Telegraph. Irish Homestead.
– I will try, Stephen said, and let you know tomorrow. I know two editors slightly.
– That will do, Mr Deasy said briskly. I wrote last night to Mr Field, M. P. There is a meeting of the cattletraders' association today at the City Arms hotel. I asked him to lay my letter before the meeting. You see if you can get it into your two papers. What are they?
– The Evening Telegraph…
– That will do, Mr Deasy said. There is no time to lose. Now I have to answer that letter from my cousin.
– Good morning, sir, Stephen said, putting the sheets in his pocket. Thank you.
– Not at all, Mr Deasy said as he searched the papers on his desk. I like to break a lance with you, old as I am.
– Good morning, sir, Stephen said again, bowing to his bent back.
He went out by the open porch and down the gravel path under the trees, hearing the cries of voices and crack of sticks from the playfield.
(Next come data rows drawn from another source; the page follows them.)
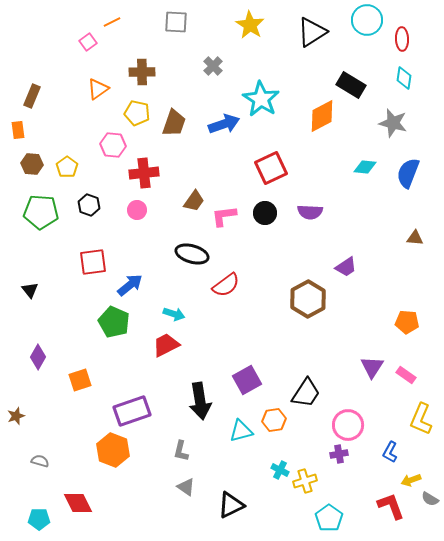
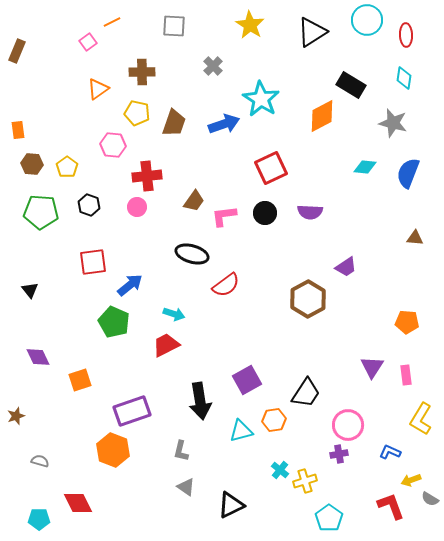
gray square at (176, 22): moved 2 px left, 4 px down
red ellipse at (402, 39): moved 4 px right, 4 px up
brown rectangle at (32, 96): moved 15 px left, 45 px up
red cross at (144, 173): moved 3 px right, 3 px down
pink circle at (137, 210): moved 3 px up
purple diamond at (38, 357): rotated 55 degrees counterclockwise
pink rectangle at (406, 375): rotated 48 degrees clockwise
yellow L-shape at (421, 419): rotated 8 degrees clockwise
blue L-shape at (390, 452): rotated 85 degrees clockwise
cyan cross at (280, 470): rotated 12 degrees clockwise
The lions couchant on the pillars as he passed out through the gate: toothless terrors. Still I will help him in his fight. Mulligan will dub me a new name: the bullockbefriending bard.
– Mr Dedalus!
Running after me. No more letters, I hope.
– Just one moment.
– Yes, sir, Stephen said, turning back at the gate.
Mr Deasy halted, breathing hard and swallowing his breath.
– I just wanted to say, he said. Ireland, they say, has the honour of being the only country which never persecuted the jews. Do you know that? No. And do you know why?
He frowned sternly on the bright air.
– Why, sir? Stephen asked, beginning to smile.
– Because she never let them in, Mr Deasy said solemnly.
A coughball of laughter leaped from his throat dragging after it a rattling chain of phlegm. He turned back quickly, coughing, laughing, his lifted arms waving to the air.
– She never let them in, he cried again through his laughter as he stamped on gaitered feet over the gravel of the path. That's why.
On his wise shoulders through the checkerwork of leaves the sun flung spangles, dancing coins.